A wrapper for create-react-app's react-scripts
to allow seamless usage of scripts and styles served from webpack-dev-server
while developing a theme or plugin.
Important Note: This project is brand new, and largely untested. We recommend using it as a learning tool rather than depending on it for critical development work.
Run npx create-react-app app-name --scripts-version react-wp-scripts --php-namespace="Your_Namespace" /path/to/your/project/folder
to generate a new create-react-app project configured to use these custom scripts.
- Replace
app-name
with the name of the app, as you want it to appear in the name index of package.json. - Replace
Your_Namespace
with the PHP namespace you would like to use for this file; it will default toReactWPScripts
. - Replace
/path/to/your/project/folder
with the directory, relative to current working directory to generate files in.
The file react-wp-scripts.php
will be created within your generated project folder.
Once installed, you can require this file from your theme or plugin code:
require __DIR__ . '/react-wp-scripts.php';
function myproject_enqueue_assets() {
// In a theme, pass in the stylesheet directory:
\ReactWPScripts\enqueue_assets( get_stylesheet_directory() );
// In a plugin, pass the plugin dir path:
\ReactWPScripts\enqueue_assets( plugin_dir_path( __FILE__ ) );
}
add_action( 'wp_enqueue_scripts', 'myproject_enqueue_assets' );
This will load all generated JS and CSS into your theme or plugin.
You may now use the react-scripts
commands as normal while you develop.
The enqueue_assets
function takes two arguments: the filesystem path to the project directory containing the src
and build
folders, and an optional array argument which may be used to customize script handles and dependencies. Available options:
base_url
: The URL of the project base that contains thesrc
andbuild
directories. If not specified, this URL will be inferred from the provided directory path string.handle
: The handle to use when registering the app's script and stylesheet. This will default to the last part of the directory passed to enqueue_assets.scripts
: An array of script dependencies to load before your bundle.styles
: An array of stylesheet dependencies to load before your bundle.
This project solves two issues that prevent seamless usage of Webpack projects in WordPress themes and plugins:
- WordPress doesn't necessarily know where to look for the output bundles.
- WordPress cannot access the development server due to cross-origin restrictions.
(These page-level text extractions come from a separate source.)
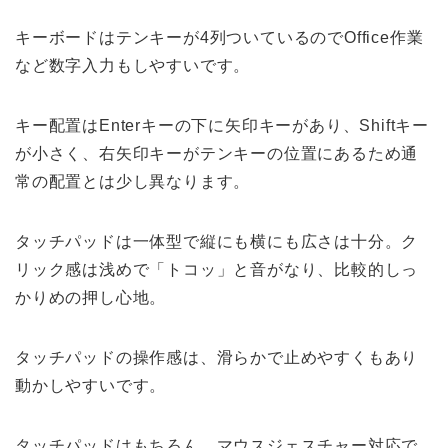
キーボードはテンキーが4列ついているのでOffice作業
など数字入力もしやすいです。
キー配置はEnterキーの下に矢印キーがあり、Shiftキー
が小さく、右矢印キーがテンキーの位置にあるため通
常の配置とは少し異なります。
タッチパッドは一体型で縦にも横にも広さは十分。ク
リック感は浅めで「トコッ」と音がなり、比較的しっ
かりめの押し心地。
タッチパッドの操作感は、滑らかで止めやすくもあり
動かしやすいです。
タッチパッドはもちろん、マウスジェスチャー対応で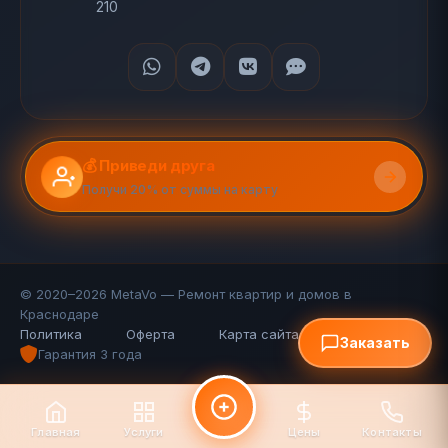
210
💰 Приведи друга
Получи 20% от суммы на карту
© 2020–2026 MetaVo — Ремонт квартир и домов в
Краснодаре
Политика
Оферта
Карта сайта (110 стр.)
FAQ
Заказать
Гарантия 3 года
Главная
Услуги
Цены
Контакты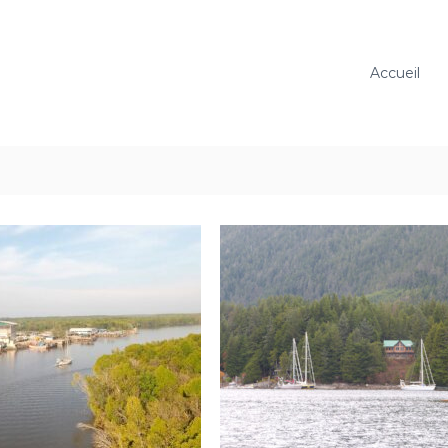
Accueil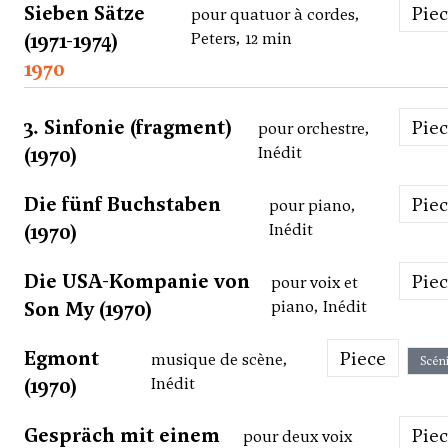
Sieben Sätze
Pie
pour quatuor à cordes,
(1971-1974)
Peters, 12 min
1970
3. Sinfonie (fragment)
Pie
pour orchestre,
(1970)
Inédit
Die fünf Buchstaben
Pie
pour piano,
(1970)
Inédit
Die USA-Kompanie von
Pie
pour voix et
Son My (1970)
piano, Inédit
Egmont
Piece
musique de scène,
Scén
(1970)
Inédit
Gespräch mit einem
Pie
pour deux voix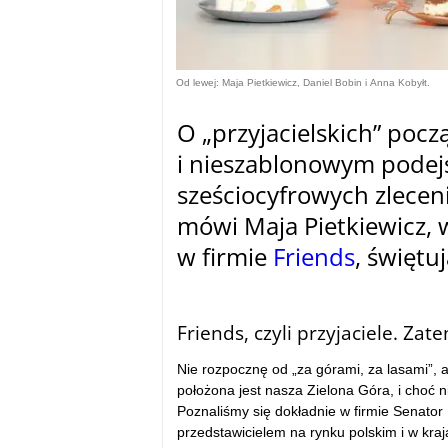
Od lewej: Maja Pietkiewicz, Daniel Bobin i Anna Kobyłt.
O „przyjacielskich” poc
i nieszablonowym podejś
sześciocyfrowych zleceni
mówi Maja Pietkiewicz, w
w firmie
Friends
, świętu
–
Friends, czyli przyjaciele. Zat
Nie rozpocznę od „za górami, za lasami”, 
położona jest nasza Zielona Góra, i choć 
Poznaliśmy się dokładnie w firmie Senator
przedstawicielem na rynku polskim i w kraj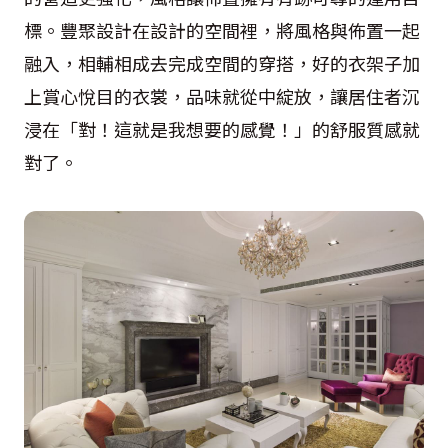
標。豐聚設計在設計的空間裡，將風格與佈置一起
融入，相輔相成去完成空間的穿搭，好的衣架子加
上賞心悅目的衣裳，品味就從中綻放，讓居住者沉
浸在「對！這就是我想要的感覺！」的舒服質感就
對了。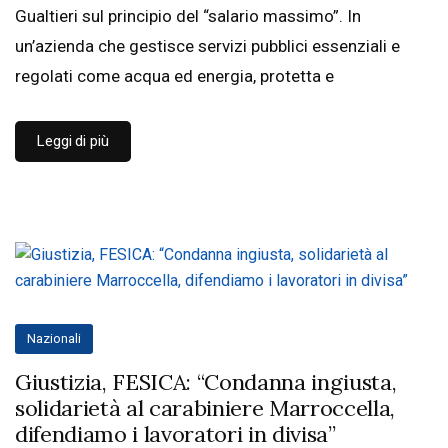
Gualtieri sul principio del “salario massimo”. In
un’azienda che gestisce servizi pubblici essenziali e
regolati come acqua ed energia, protetta e
Leggi di più
Nazionali
Giustizia, FESICA: “Condanna ingiusta,
solidarietà al carabiniere Marroccella,
difendiamo i lavoratori in divisa”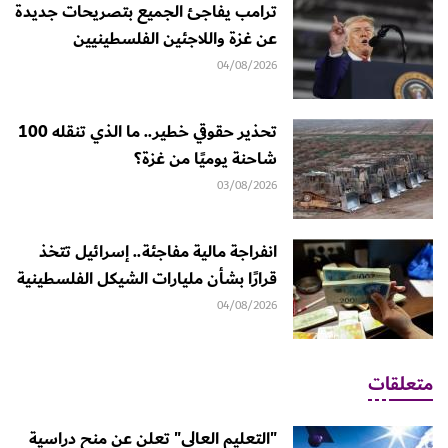
ترامب يفاجئ الجميع بتصريحات جديدة
عن غزة واللاجئين الفلسطينيين
04/08/2026
تحذير حقوقي خطير.. ما الذي تنقله 100
شاحنة يوميًا من غزة؟
03/08/2026
انفراجة مالية مفاجئة.. إسرائيل تتخذ
قرارًا بشأن مليارات الشيكل الفلسطينية
04/08/2026
متعلقات
"التعليم العالي" تعلن عن منح دراسية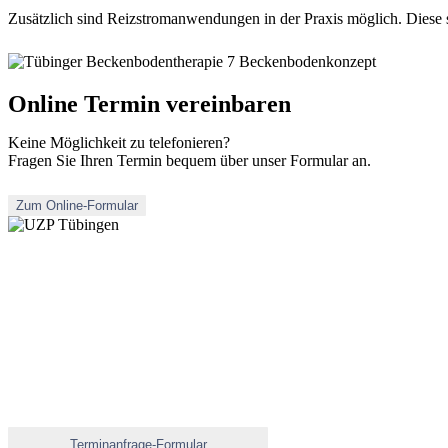
Zusätzlich sind Reizstromanwendungen in der Praxis möglich. Diese s
Online Termin vereinbaren
Keine Möglichkeit zu telefonieren?
Fragen Sie Ihren Termin bequem über unser Formular an.
Zum Online-Formular
Terminanfrage-Formular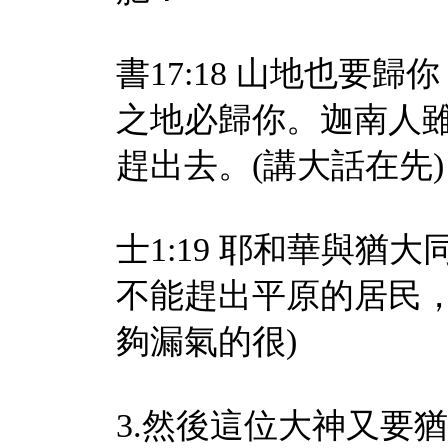
書17:18 山地也要
之地必歸你。迦南人
趕出去。(講大話在先)
士1:19 耶和華與
不能趕出平原的居民，
夠漏氣的很)
3.然後這位大神又要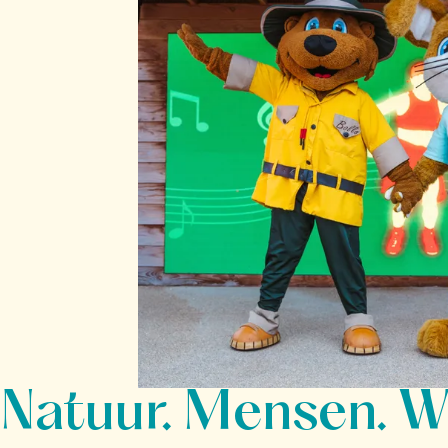
Natuur. Mensen. W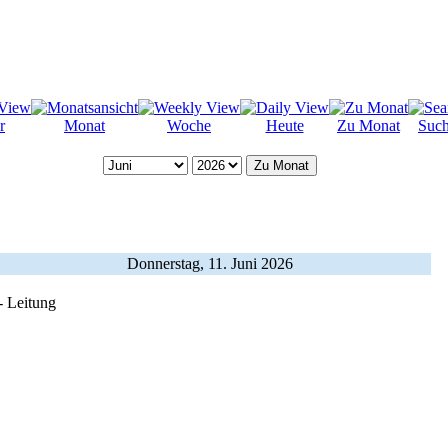
r
Monat
Woche
Heute
Zu Monat
Suc
Zu Monat
Donnerstag, 11. Juni 2026
- Leitung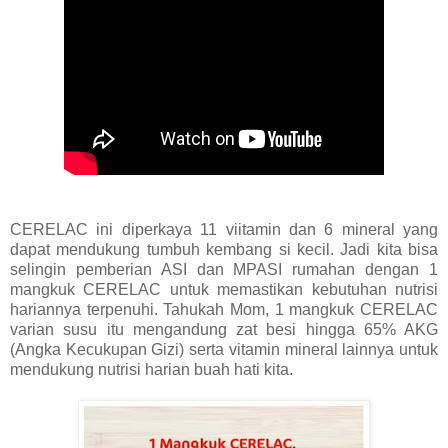
CERELAC ini diperkaya 11 viitamin dan 6 mineral yang
dapat mendukung tumbuh kembang si kecil. Jadi kita bisa
selingin pemberian ASI dan MPASI rumahan dengan 1
mangkuk CERELAC untuk memastikan kebutuhan nutrisi
hariannya terpenuhi. Tahukah Mom, 1 mangkuk CERELAC
varian susu itu mengandung zat besi hingga 65% AKG
(Angka Kecukupan Gizi) serta vitamin mineral lainnya untuk
mendukung nutrisi harian buah hati kita.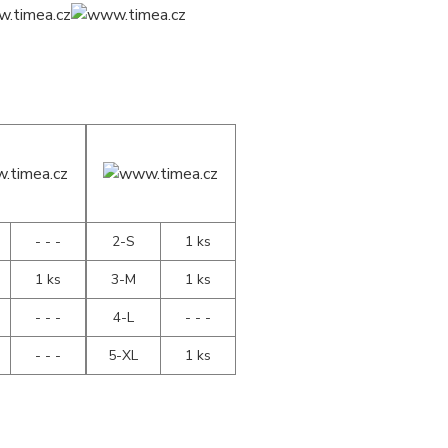
- - -
2-S
1 ks
1 ks
3-M
1 ks
- - -
4-L
- - -
- - -
5-XL
1 ks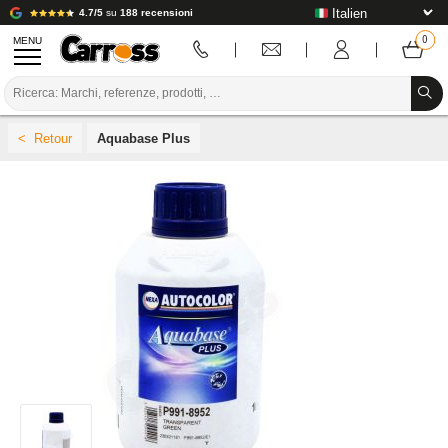
4.7/5
su
188 recensioni
MENU
PROMOZIONI
Aquabase Plus
CODICE COLORE
MARCHE
PREPARAZIONE / VERNICIATURA / RIFINITURA
MATERIALI DI CONSUMO PER LA CARROZZERIA
STRUMENTI PER LA CARROZZERIA
ATTREZZATURE PER CARROZZERIA
INSTALLAZIONE IN LABORATORIO
TUTORIAL E CONSIGLI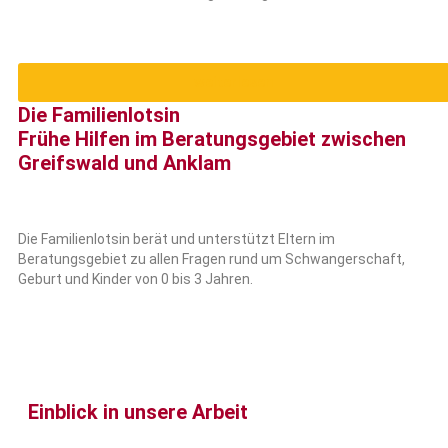
weiterlesen
Die Familienlotsin
Frühe Hilfen im Beratungsgebiet zwischen
Greifswald und Anklam​
Die Familienlotsin berät und unterstützt Eltern im
Beratungsgebiet zu allen Fragen rund um Schwangerschaft,
Geburt und Kinder von 0 bis 3 Jahren.
Einblick in unsere Arbeit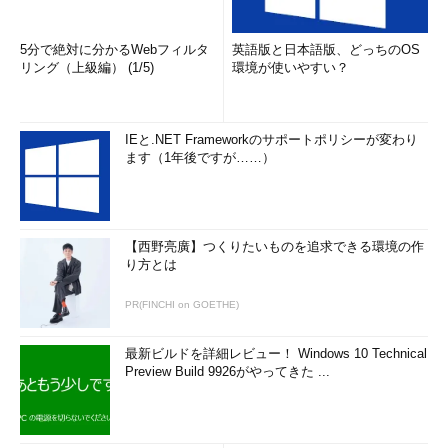
5分で絶対に分かるWebフィルタ
英語版と日本語版、どっちのOS
リング（上級編） (1/5)
環境が使いやすい？
IEと.NET Frameworkのサポートポリシーが変わり
ます（1年後ですが……）
【西野亮廣】つくりたいものを追求できる環境の作
り方とは
PR(FINCHI on GOETHE)
最新ビルドを詳細レビュー！ Windows 10 Technical
Preview Build 9926がやってきた ...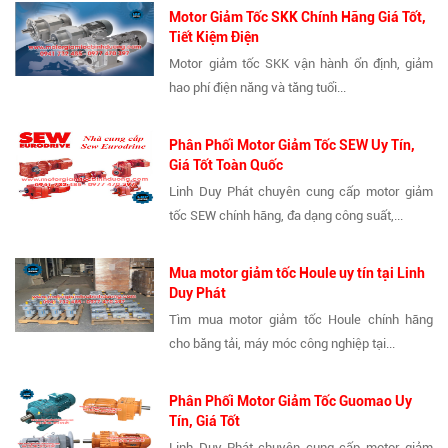
Motor Giảm Tốc SKK Chính Hãng Giá Tốt,
Tiết Kiệm Điện
Motor giảm tốc SKK vận hành ổn định, giảm
hao phí điện năng và tăng tuổi...
Phân Phối Motor Giảm Tốc SEW Uy Tín,
Giá Tốt Toàn Quốc
Linh Duy Phát chuyên cung cấp motor giảm
tốc SEW chính hãng, đa dạng công suất,...
Mua motor giảm tốc Houle uy tín tại Linh
Duy Phát
Tìm mua motor giảm tốc Houle chính hãng
cho băng tải, máy móc công nghiệp tại...
Phân Phối Motor Giảm Tốc Guomao Uy
Tín, Giá Tốt
Linh Duy Phát chuyên cung cấp motor giảm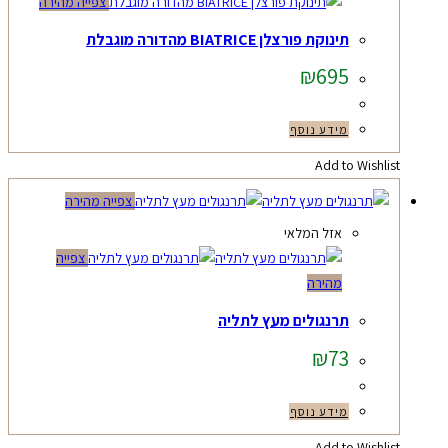
צפייה מהירה
תינוקת פורצלן BIATRICE מהדורה מוגבלת
₪
695
מידע נוסף
Add to Wishlist
צפייה מהירה
אזל המלאי
צפייה
מהירה
תרנגולים מעץ לתליה
₪
73
מידע נוסף
Add to Wishlist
When you run npm run build
in a create-react-app
project, react-scripts
uses the webpack-manifest-plugin
to output an assets-manifest.json
file containing the paths of all generated assets. Since files are generated with content hashes in their filename, this file can be ingested from PHP to ensure we are enqueueing the right scripts or styles for our application.
Running npm start
, on the other hand, doesn't output a thing: this is because webpack-dev-server
compiles files in-memory and does not write anything to disk, but also because the development webpack configuration does not contain that webpack-manifest-plugin
(as the output files have no hash). If the dev server used a static host and port we could hard-code the URIs for those development bundles into our WordPress themes and plugins, but react-scripts
tries to pick an unused port for your server so the port may change.
react-wp-scripts
wraps the default react-scripts
"start" command with code that tweaks the development Webpack and webpack-dev-server
configuration objects, injecting cross-origin headers, a webpack-manifest-plugin
plugin configured to output from within webpack-dev-server
, and other optimizations to allow WordPress and the Webpack build to properly communicate. All successful builds will now create an assets-manifest.json
file, either at the project root (when the development server is running) or in the build/
directory (as part of a static build).
Finally, the PHP in loader.php
uses the location of the generated assets-manifest.json
file to enqueue scripts either from the development server or from the static build/
directory.
If the development server will not start or WordPress is showing script errors, try deleting the assets-manifest.json
in the project root then re-start the development server.
If the development server is not running, the root assets-manifest.json
is not present, and scripts still will not load, re-run npm run build
to re-generate any build assets that may be missing.
If you get an error that you cannot reduplicate a method in the ReactWPScripts
namespace, the cause is likely that two copies of loader.php
are present in separate plugins or themes. Switch the copy in the plugin or theme under development to use a different namespace to avoid collision.
By default create-react-app's webpack dev server does NOT use HTTPS. If your WordPress site uses HTTPS, you are likely to get a 404 error like https://localhost:3000/static/js/bundle.js
in WordPress, even though the webpack dev server, when accessed directly works fine.
To fix this, you must enable HTTPS for the webpack server.
- Create a .env file in your plugin's root directory, if it does not exist.
- In .env add
HTTPS=true
- Stop and restart the dev server.
- Load the new HTTPS localhost URL in the browser and dismiss any untrusted certificate warnings.